→ Text under study:
-=-=-=-=-
Shawn Walker

Biographical details
- Born: February 2, 1972 (age 54)

Playing career
- 1991–1994: Elizabeth City State
- Position: Guard

Coaching career (HC unless noted)
- 1995–1996: Slippery Rock (grad. asst.)
- 1996: Elizabeth City State (asst.)
- 1997–2001: Voorhees
- 2001–2002: Elizabeth City State (women's)
- 2002–2014: Elizabeth City State
- 2014–2017: Grambling State

Head coaching record
- Overall: 25–68

= Shawn Walker =

American basketball player and coach (born 1972)

Shawn Walker (born February 2, 1972) is an American basketball coach and the former head coach of Grambling State University Tigers men's basketball program and former assistant coach and college basketball player.

Walker's contract with Grambling was not renewed following the 2016–17 season.

==Div I Coaching Record==

Record table
| Season | Team | Overall | Conference | Standing | Postseason |
Grambling State (SWAC) (2014–2017)
-=-=-=-=-
→ Images with pose keypoints:
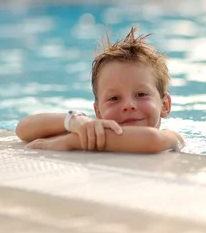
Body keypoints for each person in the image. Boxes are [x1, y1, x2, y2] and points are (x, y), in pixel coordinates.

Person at [15, 27, 185, 154]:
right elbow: (23, 129)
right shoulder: (93, 131)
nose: (128, 105)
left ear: (165, 105)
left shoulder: (173, 138)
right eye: (113, 98)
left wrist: (70, 142)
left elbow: (152, 140)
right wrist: (74, 121)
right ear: (98, 111)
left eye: (141, 94)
-=-=-=-=-
→ Activity list:
• 1. List every entry under "Coaching career (HC unless noted)" in the Shawn Walker profile, giving each one's years and team.
• 2. Copy the stretch of the Shawn Walker profile from "Head coaching record" through "the 2016–17 season.".

→ Answer list:
• 1.
1995–1996: Slippery Rock (grad. asst.)
1996: Elizabeth City State (asst.)
1997–2001: Voorhees
2001–2002: Elizabeth City State (women's)
2002–2014: Elizabeth City State
2014–2017: Grambling State

• 2.
Head coaching record
- Overall: 25–68

= Shawn Walker =

American basketball player and coach (born 1972)

Shawn Walker (born February 2, 1972) is an American basketball coach and the former head coach of Grambling State University Tigers men's basketball program and former assistant coach and college basketball player.

Walker's contract with Grambling was not renewed following the 2016–17 season.